Manu: Das Schlimmste, was man bei Akquise machen kann, ist Needy sein. Das ist, glaube ich, das ist das direkte Todesurteil für erfolgreiche Akquise, ist eine Ausstrahlung von bitte, bitte, bitte, bitte, bitte, bitte. Weißt du, was ich meine?
Rachel: Ja, ja.
Manu: Und deswegen ist das ja auch vielleicht gerade in dem Aspekt auch wichtig, dass du so eine Absicherung hast, sehr entspannt Akquise betreiben zu können. Und dann zu sagen, ja klar, kein Problem, in 3 Jahren können wir den Workshop auch machen. Überhaupt kein Thema.
Rachel: Ja oder deswegen ist es ja bei mir so, dass ich sage, ich will eine Teilzeitanstellung oder suche mir da auf Teilzeitebene was, dann den Raum zu haben, daneben einfach noch weiter das laufen zu lassen. Aber es ist halt Und das hab ich jetzt die letzten Tage auch gemerkt.

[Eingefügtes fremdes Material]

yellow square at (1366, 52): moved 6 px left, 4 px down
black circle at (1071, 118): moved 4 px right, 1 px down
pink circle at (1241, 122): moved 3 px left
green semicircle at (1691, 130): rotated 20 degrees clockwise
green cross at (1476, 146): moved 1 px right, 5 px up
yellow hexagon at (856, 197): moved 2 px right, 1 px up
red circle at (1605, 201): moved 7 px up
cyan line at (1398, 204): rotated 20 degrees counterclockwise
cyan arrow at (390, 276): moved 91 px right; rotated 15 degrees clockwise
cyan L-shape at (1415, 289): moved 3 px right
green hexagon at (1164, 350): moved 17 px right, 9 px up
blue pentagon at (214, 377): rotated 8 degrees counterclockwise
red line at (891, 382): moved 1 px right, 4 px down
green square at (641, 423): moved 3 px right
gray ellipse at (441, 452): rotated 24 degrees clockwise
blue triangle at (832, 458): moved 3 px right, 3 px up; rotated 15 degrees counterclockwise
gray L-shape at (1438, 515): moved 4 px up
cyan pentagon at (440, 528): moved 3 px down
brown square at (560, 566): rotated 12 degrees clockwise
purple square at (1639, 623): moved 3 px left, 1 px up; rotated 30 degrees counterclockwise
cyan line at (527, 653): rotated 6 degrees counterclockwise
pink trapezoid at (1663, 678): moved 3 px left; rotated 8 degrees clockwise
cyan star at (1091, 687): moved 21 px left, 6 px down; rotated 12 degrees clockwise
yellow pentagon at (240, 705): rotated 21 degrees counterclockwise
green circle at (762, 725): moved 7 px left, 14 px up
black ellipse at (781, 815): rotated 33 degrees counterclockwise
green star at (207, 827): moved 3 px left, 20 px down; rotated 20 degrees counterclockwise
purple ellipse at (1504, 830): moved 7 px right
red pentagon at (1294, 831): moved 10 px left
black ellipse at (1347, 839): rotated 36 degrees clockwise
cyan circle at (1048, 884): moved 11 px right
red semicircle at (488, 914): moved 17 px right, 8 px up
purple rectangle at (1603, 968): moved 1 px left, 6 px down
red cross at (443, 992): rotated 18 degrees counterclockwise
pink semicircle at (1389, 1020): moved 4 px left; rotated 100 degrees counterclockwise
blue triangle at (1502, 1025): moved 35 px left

Ich hab mich so ein bisschen beobachtet, in dieser Strukturfindung jetzt wieder anzufangen. Und ich glaube, dass mir das vor allem auch da noch mal auf so 1 Mental-Load-Ebene einfach echt helfen wird, zu wissen, okay, ich habe halt diese 2, 3 Tage die Woche, wo ich diese Struktur habe und dann eben klassisch mit dem Paretprinzip. Ich glaube, dass ich wahrscheinlich vieles meiner Selbstständigkeit oder der Arbeit, die dahinter steckt, auch in diesen restlichen 4 Tagen die Woche noch hinbekomme. Und wahrscheinlich da wieder lerne sehr viel effizienter und weniger mit Zweifeln und mehr mit Selbstwirksamkeit zu arbeiten, weil ich diesen Druck rausnehmen kann. Und Ja, vielleicht, genau, ich werd euch da mal zu updaten. Und, ähm Ja, aber das ist jetzt Das ist ein großes Thema, das mich sehr stark beschäftigt hat in den letzten 4 Wochen. Und jetzt ist es draußen. Und, ähm genau, ich bin gespannt, wie sich das entwickelt und ob ein paar Selbstständige von euch da draußen, die das vielleicht auch hören, gerade wie es euch mit dem Thema geht oder ob ihr da einen ganz anderen Bezug zu habt. Das ist natürlich auch, wenn ihr da ganz viel entspannter dran geht und da nicht direkt so ein Versagensgefühl habt, dann weiß ich, dann muss ich mir da nochmal was genauer angucken. Genau.
Manu: Ja, oder vielleicht genau das gleiche haben.
Rachel: Ja. Ja. Ja. Ich finde
Manu: Ich finde es eine sehr mutige und sehr gute Entscheidung. Ich unterstütze das.
Rachel: Um im Linkedin-Sprech zu bleiben. Sehr gut. Das heißt, das war Folge 73.
Manu: Ja, kleine Update-Folge. 50 Minuten, ey, Wahnsinn.
Rachel: War schon wieder intensiv, aber es war einiges abzustecken. Wir sind jetzt alle wieder auf dem aktuellen Stand.
Manu: Das ist auch schön, wir sind alle wieder auf dem Weg.
Rachel: Ja, wir wissen wieder, wo wir stehen. Es gibt ein paar Neuerungen. Ich freue mich, dass wir wieder auch back in business mit dem Podcast sind.
Manu: Ja, Content müssen wir auch wieder machen.
Rachel: Ja, da kommen wir auch wieder rein. Und ähm… Joa, hast du noch was? Hast du noch die letzte Worte?
Manu: Nö, nö, ähm…
Rachel: Nö. Okay, gut.
Manu: Gute Zeit.
Rachel: Gute Zeit, bis dann. Bis dann, tschüss.